All shares must be purchased through your employer's defined 
contribution plan.  For more information about how to purchase 
shares of Growth Stock Fund through your employer or limitations 
on the amount that may be purchased, please consult your employer.  
Shares are sold to eligible defined contribution plans at Growth 
Stock Fund's net asset value (see Net Asset Value) next determined 
after receipt of an order in good form, including receipt of 
payment by Growth Stock Fund.  Each purchase of Growth Stock Fund 
shares through a broker-dealer, bank, or other intermediary 
("Intermediary") that is an authorized agent of Investment Trust 
for the receipt of orders is made at the net asset value next 
determined after the receipt of the order by the Intermediary.

Each purchase order for Growth Stock Fund must be accepted by an 
authorized officer of Investment Trust or its authorized agent and 
is not binding until accepted and entered on the books of Growth 
Stock Fund.  Once your purchase order has been accepted, you may 
not cancel or revoke it; you may, however, redeem the shares.

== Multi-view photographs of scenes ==
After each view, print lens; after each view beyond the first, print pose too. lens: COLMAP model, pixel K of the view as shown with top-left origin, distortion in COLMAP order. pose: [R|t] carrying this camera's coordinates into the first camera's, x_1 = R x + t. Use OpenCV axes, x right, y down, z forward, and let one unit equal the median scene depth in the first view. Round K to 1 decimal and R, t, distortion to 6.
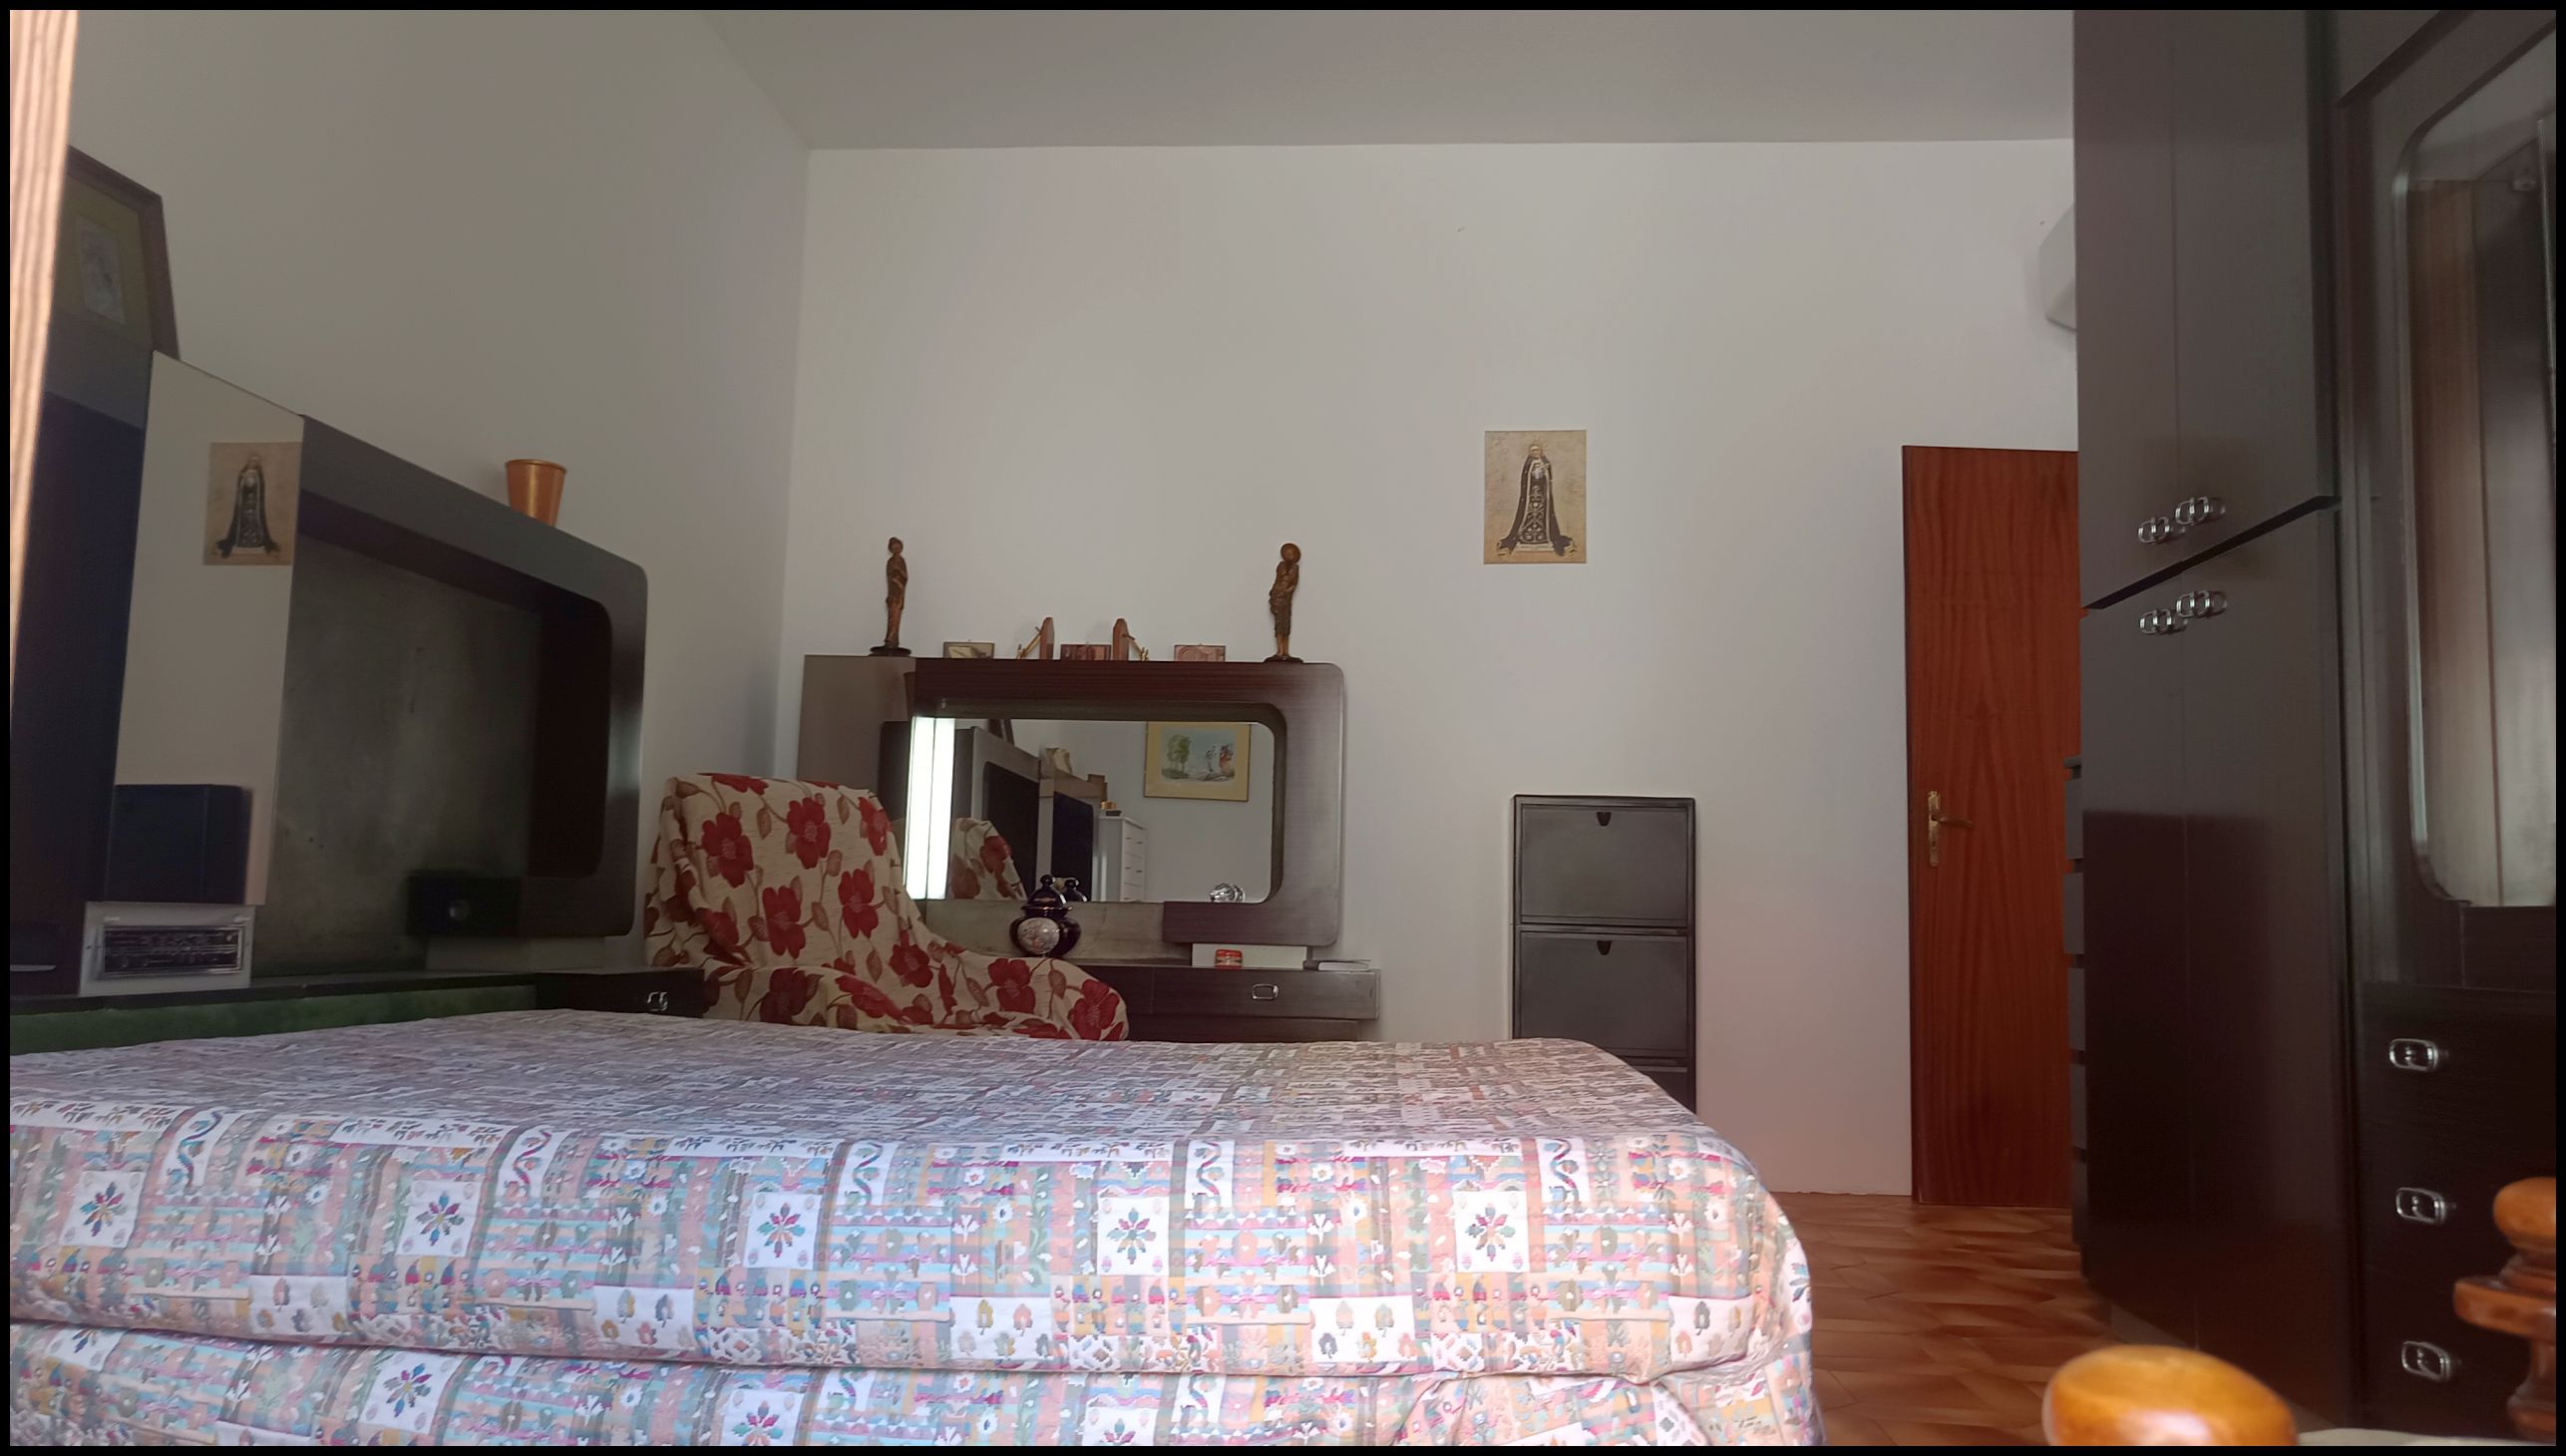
lens RADIAL K [[1871.6, 0, 1282.4], [0, 1871.6, 727.2], [0, 0, 1]] dist [0.045015, -0.003385]
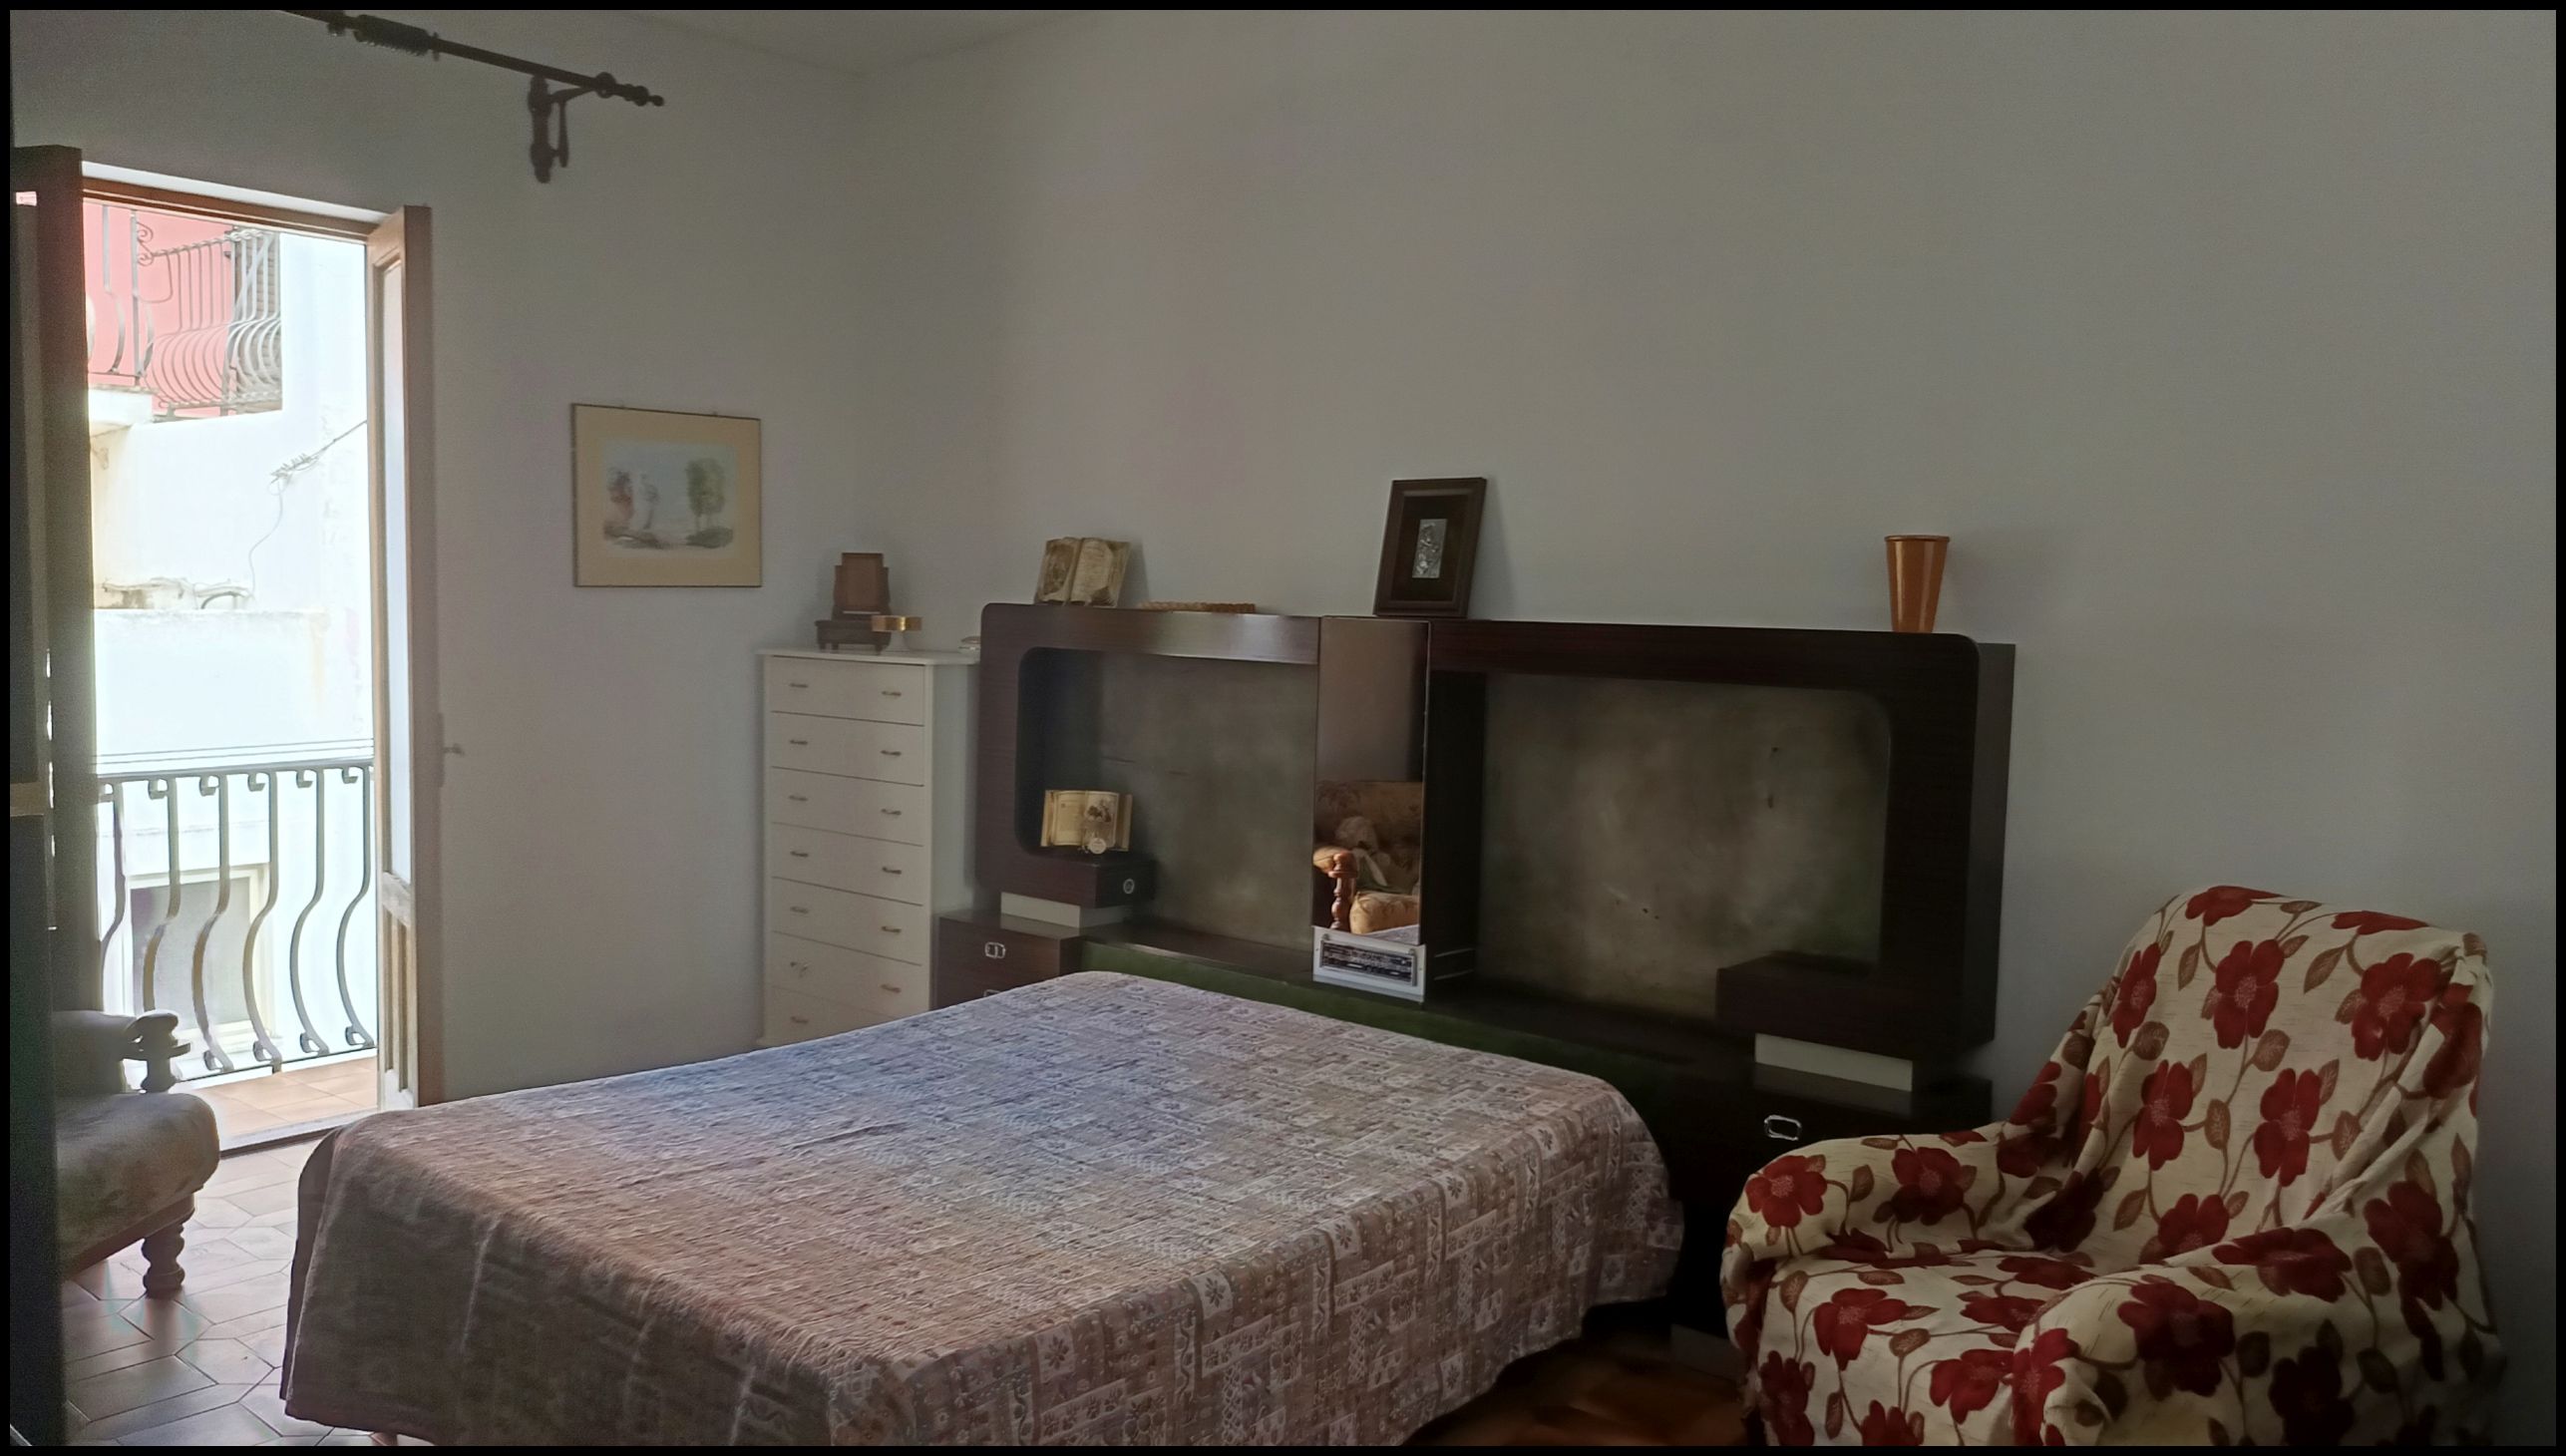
lens RADIAL K [[1871.6, 0, 1288.3], [0, 1871.6, 727.6], [0, 0, 1]] dist [0.045015, -0.003385]
pose [[-0.598465, 0.025290, -0.800750, 0.476544], [0.054006, 0.998502, -0.008828, -0.048643], [0.799327, -0.048529, -0.598934, 1.166134]]
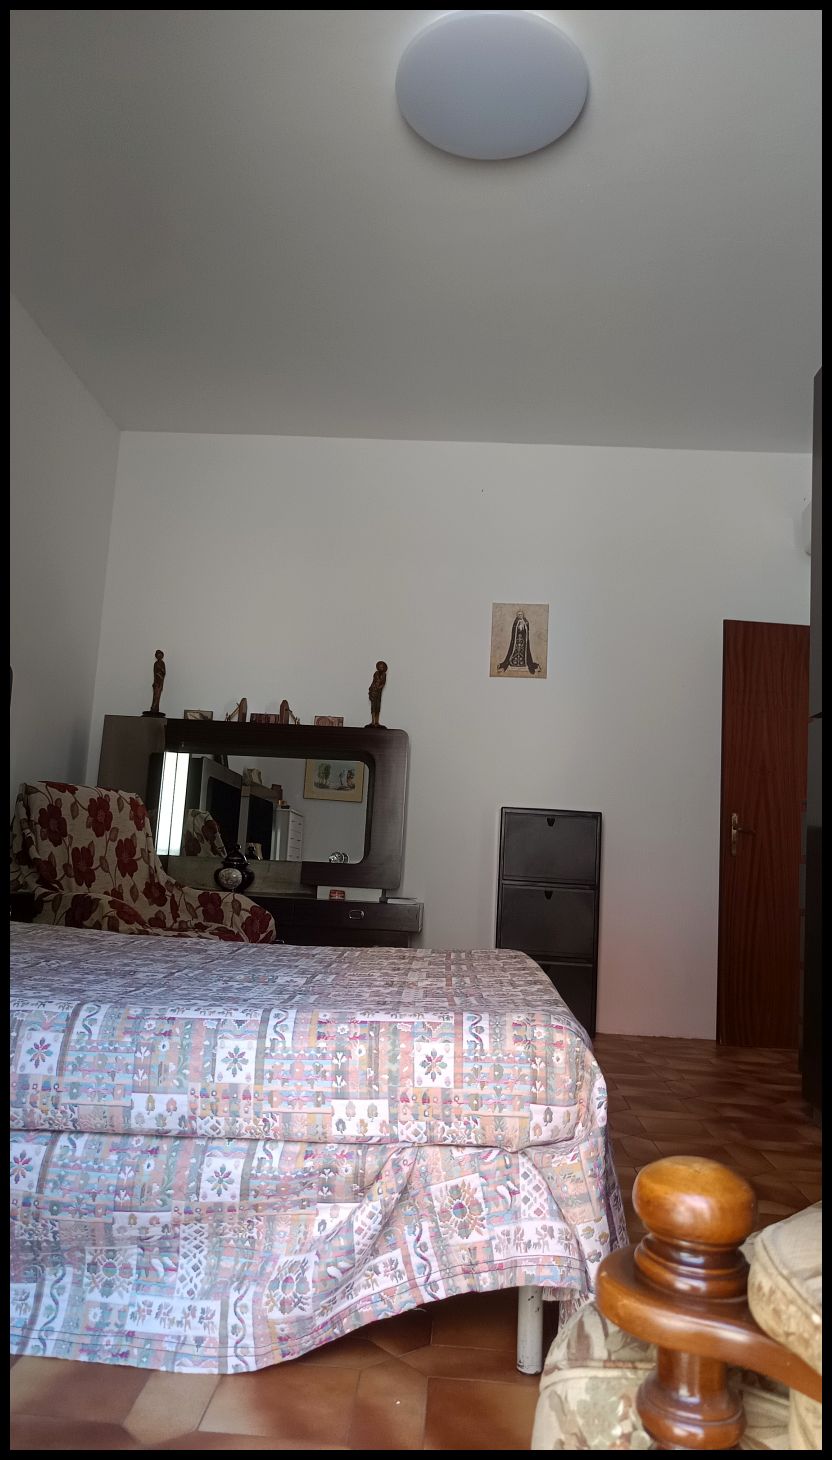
lens RADIAL K [[1064.9, 0, 418.8], [0, 1064.9, 739.5], [0, 0, 1]] dist [0.045015, -0.003385]
pose [[0.999325, 0.033839, 0.014285, 0.032045], [-0.033638, 0.999336, -0.014022, -0.012897], [-0.014750, 0.013532, 0.999800, -0.013470]]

== Your tasks ==
a: In the passage on purchasing Growth Stock Fund shares, condense the paragraph beginning "Each purchase order for Growth Stock Fund" into a short bulleted list that keeps its main facts.
b: Write a continuation of the passage on purchasing Growth Stock Fund shares, starting after its final sentence.
The items were taken from a separate source.

== Results ==
a:
- An authorized officer of Investment Trust or its authorized agent must accept each purchase order.
- An order is not binding until it is accepted and entered on Growth Stock Fund's books.
- Once accepted, an order cannot be canceled or revoked.
- The shares may still be redeemed.

b:
Investment Trust reserves the right not to accept any purchase 
order that it determines not to be in the best interest of 
Investment Trust or of Growth Stock Fund's shareholders.

Shares purchased by reinvestment of dividends will be confirmed 
quarterly.  All other purchases and redemptions will be confirmed 
as transactions occur.
__________________________
HOW TO REDEEM SHARES

Subject to restrictions imposed by your employer's plan, Growth 
Stock Fund shares may be redeemed any day the New York Stock 
Exchange is open.  For more information about how to redeem your 
shares of Growth Stock Fund through your employer's plan, 
including any charges that may be imposed by the plan, please 
consult with your employer.

EXCHANGE PRIVILEGE.
Subject to your plan's restrictions, you may redeem all or any 
portion of your Growth Stock Fund shares and use the proceeds to 
purchase shares of any other Stein Roe Fund available through your 
employer's defined contribution plan.  (An exchange is commonly 
referred to as a "transfer.")  Before exercising the Exchange 
Privilege, you should obtain the prospectus for the Stein Roe Fund 
in which you wish to invest and read it carefully.  Contact your 
plan administrator for instructions on how to exchange your shares 
or to obtain prospectuses of other Stein Roe Funds available 
through your plan.  Growth Stock Fund reserves the right to 
suspend, limit, modify, or terminate the Exchange Privilege or its 
use in any manner by any person or class; shareholders would be 
notified of such a change.

GENERAL REDEMPTION POLICIES.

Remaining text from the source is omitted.